Brilliant young attorney Adele Jansen has landed a world-changing assignment that’s bound to make her a partner at a prestigious Manhattan law firm. She’s also met the man of her dreams, a tough-yet-tender poet who unleashes Adele’s most wanton womanly desires.

What’s the problem?                                             

Dream lover, Tom Newcombe, is a troubled genius with a major case of Post Traumatic Stress Disorder stemming from an abusive childhood. He’s incompatible with Adele’s fast-track lifestyle, so she breaks it off after one museum date and a night of passion. But Adele is drawn to investigate Tom’s mysterious past, and her journey brings her face-to-face with nightmares, madness, and terror.

Adele’s epic quest is at the heart of Joseph Wurtenbaugh’s THURSDAY’S CHILD: AN EPIC ROMANCE. Wurtenbaugh skillfully avoids the cliche of a female protagonist longing to “fix her broken man.” Adele just wants to understand, and make her broken man happy. What more could a broken man ask for?

How does Adele know she’s truly in love? Her career goes down the toilet. She takes her eye off the prize, and gets played like a pawn in an elaborate chess game of high-tech corporate takeovers. With deft prose and pacing, Wurtenbaugh imbues the staid worlds of patent law and computer coding with passion and vigor. Manipulation and mistrust is mirrored in Tom’s own abusive past, giving this novel a scope beyond its pages. Art lovers and intellectuals will find meaningful metaphors in Tom and Adele’s museum stroll; the rest of us get to discover words like fungible, helot, and concupiscence (a legal term for “swap”, a serf in ancient Sparta, and lust, respectively).

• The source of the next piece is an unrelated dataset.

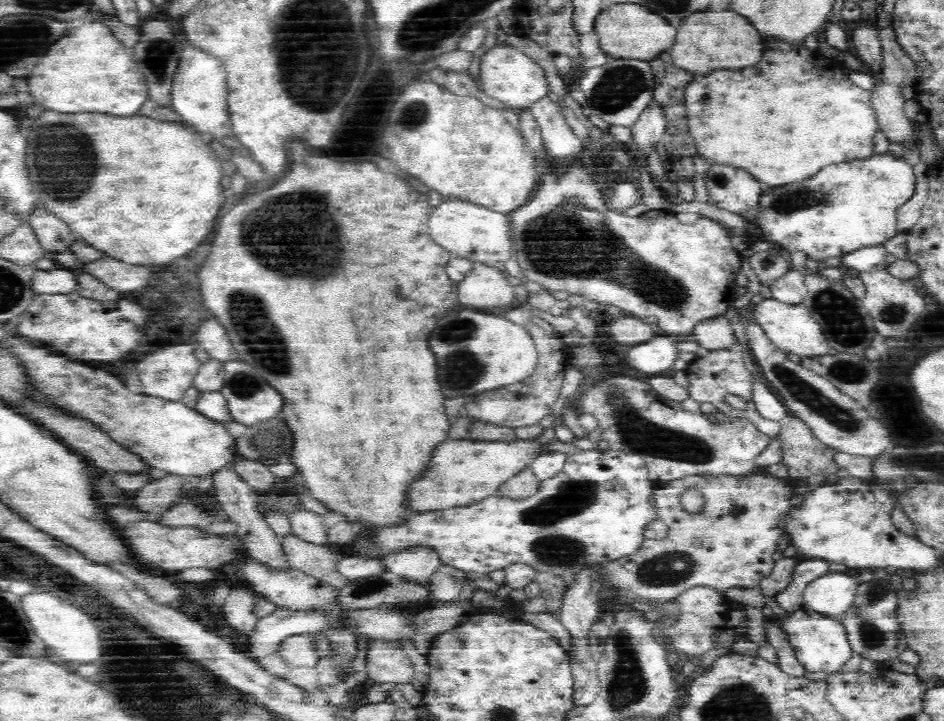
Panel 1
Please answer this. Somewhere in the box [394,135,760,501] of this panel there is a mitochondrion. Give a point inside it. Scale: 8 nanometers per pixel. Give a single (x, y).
(558, 243)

THURSDAY’S CHILD is a sexy romance for smart people. Wurtenbaugh believes brainiacs make the best lovers, and there’s no denying the chemistry between Tom and Adele…and Adele with every other male character. Falling in love creates an inner glow that’s a beacon to other lonely hearts, and, in addition, to her troubled Mr. Right, Adele also has flirtations with Mr. Damn Close, Mr. Pretty Good, and several Mr. No Ways.

Adele doesn’t trust her raging libido around alpha males, and her suppressed sexual (and artistic) desires run like electric currents throughout THURSDAY’S CHILD. Wurtenbaugh’s sex scenes are detailed and steamy without being course or gross. There is a fairy tale quality to THURSDAY’S CHILD, with the Manhattan law firm subbing for a kingdom, and the big National Association of Television Program Executives convention (NATPE) standing in for the grand ball.

THURSDAY’S CHILD wraps up nicely, blending myth with gritty realism. Adele’s courtship may be immortal, but you get the feeling she’ll be forever plagued by doubt and fear. It’s not easy loving a demi-god, but Adele both understands and accepts the challenge.